The analysis also found that, compared to routine testing methods, the implementation of the CPO test allowed a mean reduction of 21.3 hours in turnaround time (TAT), 16.8 minutes in hands-on time, and an overall cost reduction of 45%. The researchers suggest the significantly decreased TAT observed with the Phoenix CPO Detect test may have a positive impact on therapeutic and infection control decisions, including antibiotic de-escalation and escalation, as well as costly patient isolation measures.

"Overall, the implementation of the Phoenix CPO Detect test may have a positive impact on laboratory workflows but also on therapeutic and infection control decisions," the authors of the study write.

The authors report grants from Becton-Dickinson during the conduct of the study.
Oct 18 Clin Microbiol Infect study


Study: Antibiotic prescribing rises before some chronic disease diagnoses

Originally published by CIDRAP News Oct 21

A study to examine antibiotic use patterns before and after patients are diagnosed with underlying health conditions found that levels increased before some chronic conditions, like asthma and heart failure, but not others. A team from University College London published its findings today in Clinical Infectious Diseases.

For the study, the investigators looked at a UK primary care database, focusing on adults without earlier comorbidities who were registered from 2008 through 2015. They estimated rates of antibiotic prescribing in the 12 months before and after diagnosis of several health conditions and for controls who didn't have underlying health issues. Conditions included new-onset stroke, coronary heart disease, heart failure, peripheral arterial disease, asthma, chronic kidney diseases, diabetes, or chronic obstructive pulmonary disease (COPD).

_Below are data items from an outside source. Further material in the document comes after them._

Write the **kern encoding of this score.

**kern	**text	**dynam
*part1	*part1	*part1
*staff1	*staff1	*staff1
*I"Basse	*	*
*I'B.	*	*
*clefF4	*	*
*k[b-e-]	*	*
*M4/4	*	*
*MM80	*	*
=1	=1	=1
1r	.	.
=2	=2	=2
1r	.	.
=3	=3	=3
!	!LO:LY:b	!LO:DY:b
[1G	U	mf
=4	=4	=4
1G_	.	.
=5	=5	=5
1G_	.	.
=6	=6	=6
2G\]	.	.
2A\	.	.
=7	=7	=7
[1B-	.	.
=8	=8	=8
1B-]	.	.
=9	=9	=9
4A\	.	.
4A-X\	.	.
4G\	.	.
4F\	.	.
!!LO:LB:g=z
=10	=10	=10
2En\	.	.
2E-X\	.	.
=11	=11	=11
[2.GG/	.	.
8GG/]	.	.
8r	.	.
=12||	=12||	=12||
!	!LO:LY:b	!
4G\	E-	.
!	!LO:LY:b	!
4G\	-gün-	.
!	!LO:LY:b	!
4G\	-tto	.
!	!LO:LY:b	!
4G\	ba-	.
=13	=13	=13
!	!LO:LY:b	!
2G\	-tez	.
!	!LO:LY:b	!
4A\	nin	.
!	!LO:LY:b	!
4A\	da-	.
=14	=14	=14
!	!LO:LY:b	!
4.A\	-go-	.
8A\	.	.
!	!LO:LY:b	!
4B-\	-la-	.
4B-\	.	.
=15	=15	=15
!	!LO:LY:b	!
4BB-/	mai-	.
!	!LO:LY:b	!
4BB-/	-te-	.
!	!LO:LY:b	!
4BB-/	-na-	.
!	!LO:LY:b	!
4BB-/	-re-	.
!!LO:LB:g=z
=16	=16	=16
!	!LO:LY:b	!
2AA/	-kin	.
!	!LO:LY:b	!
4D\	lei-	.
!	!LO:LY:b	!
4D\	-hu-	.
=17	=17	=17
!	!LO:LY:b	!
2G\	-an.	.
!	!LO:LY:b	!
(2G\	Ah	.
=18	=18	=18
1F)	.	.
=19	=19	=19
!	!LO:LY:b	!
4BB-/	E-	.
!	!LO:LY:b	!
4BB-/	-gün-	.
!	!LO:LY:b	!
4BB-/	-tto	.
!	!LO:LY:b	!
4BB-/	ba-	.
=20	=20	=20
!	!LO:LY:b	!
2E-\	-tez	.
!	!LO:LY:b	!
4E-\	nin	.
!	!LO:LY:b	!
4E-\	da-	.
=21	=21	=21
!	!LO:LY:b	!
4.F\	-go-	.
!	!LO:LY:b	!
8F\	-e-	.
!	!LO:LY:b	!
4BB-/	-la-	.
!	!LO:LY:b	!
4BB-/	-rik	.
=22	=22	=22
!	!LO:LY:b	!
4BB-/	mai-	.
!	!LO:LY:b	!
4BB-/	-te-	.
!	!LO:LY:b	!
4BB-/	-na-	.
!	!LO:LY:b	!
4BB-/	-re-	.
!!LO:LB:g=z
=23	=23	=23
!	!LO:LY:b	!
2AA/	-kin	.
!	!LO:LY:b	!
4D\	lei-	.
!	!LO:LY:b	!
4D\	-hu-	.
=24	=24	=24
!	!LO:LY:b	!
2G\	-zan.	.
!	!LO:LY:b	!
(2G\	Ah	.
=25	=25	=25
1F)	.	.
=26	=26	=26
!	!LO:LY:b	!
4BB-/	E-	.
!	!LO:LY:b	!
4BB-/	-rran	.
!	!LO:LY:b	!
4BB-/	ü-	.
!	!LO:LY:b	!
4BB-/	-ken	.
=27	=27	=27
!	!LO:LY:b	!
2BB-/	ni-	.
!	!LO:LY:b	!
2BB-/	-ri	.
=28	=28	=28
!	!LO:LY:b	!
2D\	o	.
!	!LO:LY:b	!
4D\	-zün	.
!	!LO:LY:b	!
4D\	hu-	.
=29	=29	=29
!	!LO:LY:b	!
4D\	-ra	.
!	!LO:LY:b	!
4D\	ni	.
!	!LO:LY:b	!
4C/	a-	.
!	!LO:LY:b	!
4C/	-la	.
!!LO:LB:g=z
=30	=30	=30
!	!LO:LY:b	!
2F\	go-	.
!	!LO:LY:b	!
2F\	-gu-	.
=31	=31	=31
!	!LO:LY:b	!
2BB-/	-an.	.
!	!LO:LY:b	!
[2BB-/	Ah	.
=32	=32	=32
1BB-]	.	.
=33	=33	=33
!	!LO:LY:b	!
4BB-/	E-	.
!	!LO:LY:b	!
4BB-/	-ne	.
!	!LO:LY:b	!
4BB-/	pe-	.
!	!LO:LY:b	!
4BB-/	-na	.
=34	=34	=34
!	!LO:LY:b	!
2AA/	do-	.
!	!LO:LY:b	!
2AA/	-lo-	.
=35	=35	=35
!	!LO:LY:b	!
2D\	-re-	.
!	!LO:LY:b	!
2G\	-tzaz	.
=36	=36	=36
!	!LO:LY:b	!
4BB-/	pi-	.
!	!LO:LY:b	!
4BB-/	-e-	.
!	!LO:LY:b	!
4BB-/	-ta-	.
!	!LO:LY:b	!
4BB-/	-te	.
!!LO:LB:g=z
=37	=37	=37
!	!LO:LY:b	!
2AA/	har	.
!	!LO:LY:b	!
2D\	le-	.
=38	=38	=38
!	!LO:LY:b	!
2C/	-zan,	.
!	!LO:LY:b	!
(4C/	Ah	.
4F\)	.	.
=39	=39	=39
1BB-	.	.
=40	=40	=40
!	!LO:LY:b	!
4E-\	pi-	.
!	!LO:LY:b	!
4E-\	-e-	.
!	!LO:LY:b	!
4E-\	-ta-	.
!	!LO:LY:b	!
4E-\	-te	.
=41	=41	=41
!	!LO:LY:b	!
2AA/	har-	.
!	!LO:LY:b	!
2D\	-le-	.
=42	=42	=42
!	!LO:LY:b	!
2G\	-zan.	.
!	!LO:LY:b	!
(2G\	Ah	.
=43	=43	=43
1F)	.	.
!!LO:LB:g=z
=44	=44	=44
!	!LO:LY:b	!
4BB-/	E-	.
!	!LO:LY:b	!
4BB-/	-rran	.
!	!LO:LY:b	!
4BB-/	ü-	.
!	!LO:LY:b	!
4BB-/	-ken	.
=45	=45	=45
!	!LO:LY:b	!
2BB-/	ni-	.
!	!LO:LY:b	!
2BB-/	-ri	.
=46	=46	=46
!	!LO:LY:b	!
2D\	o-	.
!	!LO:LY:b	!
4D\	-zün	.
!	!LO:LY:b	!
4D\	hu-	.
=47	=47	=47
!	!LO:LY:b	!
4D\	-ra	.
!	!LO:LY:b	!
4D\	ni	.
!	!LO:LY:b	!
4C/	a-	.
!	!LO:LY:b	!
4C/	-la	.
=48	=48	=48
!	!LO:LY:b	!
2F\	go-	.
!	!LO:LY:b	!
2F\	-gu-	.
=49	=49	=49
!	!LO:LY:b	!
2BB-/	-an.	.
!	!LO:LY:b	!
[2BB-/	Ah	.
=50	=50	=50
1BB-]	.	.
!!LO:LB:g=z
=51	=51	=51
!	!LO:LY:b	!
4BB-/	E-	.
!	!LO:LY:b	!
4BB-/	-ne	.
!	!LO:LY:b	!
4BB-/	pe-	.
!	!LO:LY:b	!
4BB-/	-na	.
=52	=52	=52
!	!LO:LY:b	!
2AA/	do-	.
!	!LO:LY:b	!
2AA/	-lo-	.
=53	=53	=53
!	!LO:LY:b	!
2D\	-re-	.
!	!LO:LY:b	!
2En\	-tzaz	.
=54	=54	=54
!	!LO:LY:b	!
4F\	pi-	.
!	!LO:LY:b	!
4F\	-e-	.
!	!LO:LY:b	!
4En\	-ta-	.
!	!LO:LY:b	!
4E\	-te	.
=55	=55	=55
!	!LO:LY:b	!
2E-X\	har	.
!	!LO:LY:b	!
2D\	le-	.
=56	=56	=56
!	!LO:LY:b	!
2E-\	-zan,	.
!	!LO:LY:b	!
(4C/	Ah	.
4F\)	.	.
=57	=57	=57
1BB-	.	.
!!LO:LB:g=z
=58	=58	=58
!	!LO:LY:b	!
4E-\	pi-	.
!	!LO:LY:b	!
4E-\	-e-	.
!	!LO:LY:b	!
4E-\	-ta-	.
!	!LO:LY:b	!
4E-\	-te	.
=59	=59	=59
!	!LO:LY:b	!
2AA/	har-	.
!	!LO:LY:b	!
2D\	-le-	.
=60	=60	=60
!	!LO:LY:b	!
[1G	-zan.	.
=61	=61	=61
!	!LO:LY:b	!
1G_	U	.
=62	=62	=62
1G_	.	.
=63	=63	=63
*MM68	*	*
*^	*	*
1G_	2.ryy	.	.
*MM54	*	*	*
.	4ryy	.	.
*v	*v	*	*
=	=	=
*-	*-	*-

Of 1,071,94 patients included in the study, 106,540 (9.9%) were diagnosed with one of the health conditions. For asthma, heart failure, and COPD, antibiotic prescribing rates increased 1.9- to 2.3-fold in the 4 to 9 months that preceded diagnosis. Prescribing then declined to stable levels within 2 months of diagnosis.

However, for diabetes, the trend was less marked. And for those with vascular conditions, prescribing rates increased immediately before diagnosis, remaining 30% to 39% higher than baseline. Among the control group, prescribing rates increased by 17% to 28% in the months before and after doctors' visits.

The authors said antibiotic prescribing appears to increase rapidly before patients are diagnosed as having conditions that have respiratory symptoms, such as COPD, heart failure, and asthma, then drop off afterward. Patterns suggest that respiratory symptoms might be diagnosed as infection and that earlier diagnosis of certain underlying health issues could be a way to reduce unnecessary antibiotic prescribing.